Quoted passage:

With the exception of liquids-rich or dry gas wells, virtually all wells produce water. How much water? In 2010 the worldwide estimate was more than 290 Bbbl. Even more concerning is the estimated rate of growth in water production, which is anticipated to be 24% within five years vs. an increase of only 18% in hydrocarbons. Water quality varies dramatically from basin to basin. What will work are the key elements of a consistent integrated plan addressing the fundamental points of reducing, controlling, and reusing water.

Reduce and control

The problems associated with excess produced water are understood, but how many companies have a strategy for dealing with this water before it becomes an economic issue? Instead of a traditional surface-treatment approach, proper placement of products like relative permeability modifiers during hydraulic fracturing can reduce the ratio of water production without damaging the formation and yield better hydrocarbon production. Additionally, once water comes into the production stream, there are technologies to help reduce water influx. Accomplishing this, however, requires a coordinated strategic plan that is followed by the operator’s completion and production groups. Once the plan is established, selecting well-specific solutions is critical to a successful application (Figure 2).

Work request 1:
According to the produced-water passage, what was the worldwide estimate of produced water in 2010?
Work request 2:
Restate the produced-water passage between "Reduce and control" and "application (Figure 2).", inclusive, replacing "hydraulic fracturing" with "well stimulation".
Work request 3:
Write the next part of the passage on managing produced water, picking up after its final sentence.

Record set:
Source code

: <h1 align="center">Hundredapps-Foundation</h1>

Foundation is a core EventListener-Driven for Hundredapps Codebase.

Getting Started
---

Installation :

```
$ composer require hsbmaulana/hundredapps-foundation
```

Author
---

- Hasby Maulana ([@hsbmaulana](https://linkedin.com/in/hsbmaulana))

Reply 1:
More than 290 Bbbl.

Reply 2:
Reduce and control

The problems associated with excess produced water are understood, but how many companies have a strategy for dealing with this water before it becomes an economic issue? Instead of a traditional surface-treatment approach, proper placement of products like relative permeability modifiers during well stimulation can reduce the ratio of water production without damaging the formation and yield better hydrocarbon production. Additionally, once water comes into the production stream, there are technologies to help reduce water influx. Accomplishing this, however, requires a coordinated strategic plan that is followed by the operator’s completion and production groups. Once the plan is established, selecting well-specific solutions is critical to a successful application (Figure 2).

Reply 3:
Water will be produced, but much of this beneficial water actually helps move the oil into the wellbore. Problems associated with this water (corrosion, bacteria, scaling, etc.) are usually treated from the surface. However, in new completion technologies, especially horizontal wells, liquid treatments from the surface do not penetrate deep into the formation and are limited to the near wellbore. To the extent that the liquids make contact with the downhole formation and components, this treatment works.

The better option, however, proactively uses slow-releasing and long-lasting chemicals applied to a solid substrate and pumped deep into the formation during hydraulic fracturing. The chemical treatment begins before the produced fluids reach the sensitive areas where temperature or pressure changes commonly cause flow-assurance and corrosion problems. The chemicals may vary by area, but the strategy of proactive treatment remains.

Reuse

Produced and flowback waters can be reused safely and effectively. The oil industry sends about half of the water produced into deep injection disposal wells. Pressure management and IOR use the rest. Trucks and pipelines are the customary methods for moving water to the disposal site, but this can add from $2/bbl to $10/bbl in logistics, storage, and disposal costs. When a well has a 90% or higher water cut, it doesn’t take much for these costs to approach the value of the produced hydrocarbons.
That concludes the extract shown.